Late last month, the resale store picked up a truckload of boxes from the Levis property. The donated items included pieces of furniture with University of Toledo stamps on the backs. Housewares such as martini and highball glasses and plates made up most of the haul, said store manager Tom Farmer, who praised the donation as large and full of “great stuff.”
The items included simple, white dinner plates — the kind one might find at a banquet hall or country club, he said — and wine glasses, which the store tagged at 99 cents each.
The merchandise had been “flying off the shelves,” but it was difficult to estimate how much the store might make from the contribution, he said.
Ms. Lee said the foundation didn’t appraise the items before they were donated or try to sell them because officials “didn’t feel it was probably worth it.” Instead, giving the goods to the resale store “seemed to be a win-win for everybody,” she said.
The foundation worked with the university’s in-house interior designer to select replacement items and furnishings for the new house. The pieces complement the more modern architectural style of the newer home without cluttering it up, Ms. Lee said.
Most of the furniture came from R.J. Thomas, a wholesaler in Troy, Mich. Some other items were purchased from area businesses, including Jamiesons’ Audio/Video on Monroe Street.
The mix of local and out-of-state vendors was an attempt to support area retailers but also balance that with a “cost-conscious” approach, UT spokesman Jon Strunk said.
Ms. Gaber had no input in choosing the new furnishings, which were ordered prior to her arrival, Ms. Lee said. The items will remain with the home. The president’s personal furniture fills the Forestvale house’s upstairs spaces and the first-floor sunroom.
The foundation purchased a bed for the master bedroom because Ms. Gaber arrived before movers delivered her belongings.
“It was a quick transition for her. She moved very quickly. We wanted to be able to hit the ground running and have a place for her to sleep and be able to walk in her house and have it ready to roll,” Ms. Lee said.
Ms. Gaber was selected as president in March and started the job July 1 after signing a five-year contract that pays her $450,000 annually plus a bonus and other perks, such as living in the Ottawa Hills home. She has repeatedly stated that raising more money for UT is among her top priorities.
Ms. Gaber did not comment on the house expenditures.
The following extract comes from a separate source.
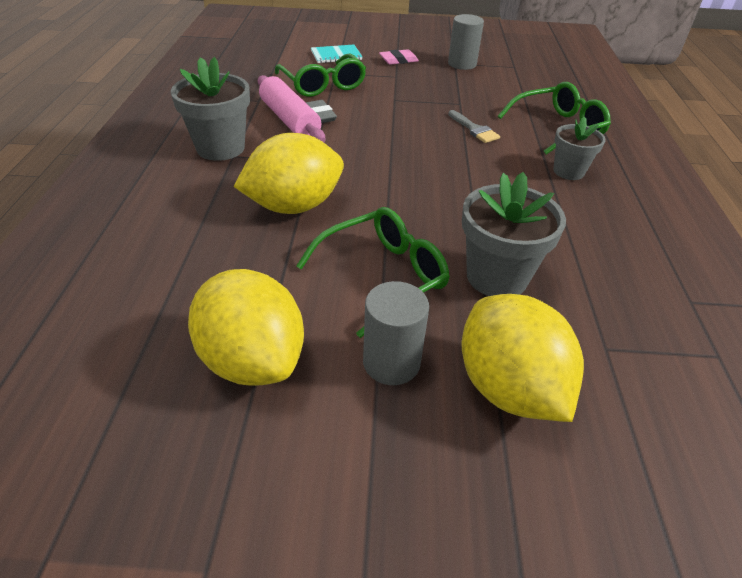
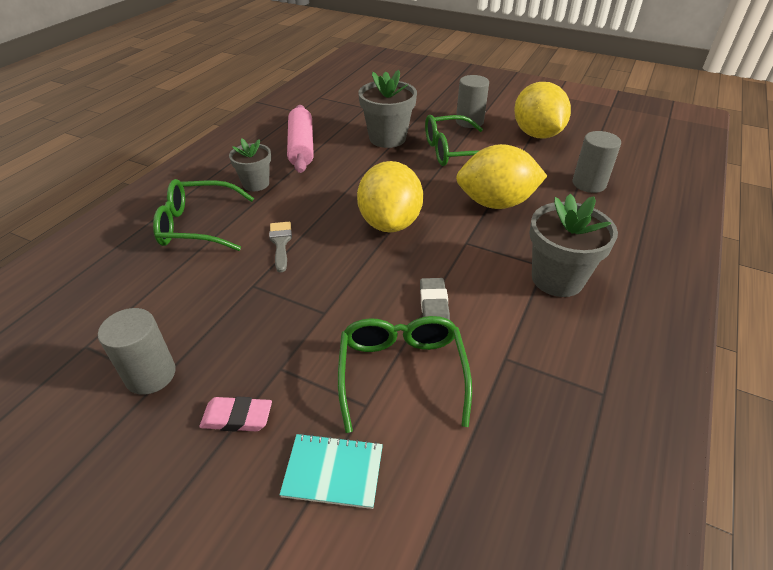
camera: 155 degrees left, 0 degrees up
(169, 263) = (589, 184): none -> grey cylinder
(289, 120) = (473, 305): pink rolling pin -> pink rolling pin (301, 147)
(508, 387) = (422, 106): yellow lemon -> yellow lemon (390, 223)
The university instead issued a statement through her spokesman.
“The decisions made regarding the Forestvale residence occurred several months prior to Dr. Gaber assuming the presidency. Since July 1, the president has made increased philanthropy and the stronger national reputation fund-raising can help build her top priorities to advance UT,” Mr. Strunk said.
So far, the president’s house has held seven university events.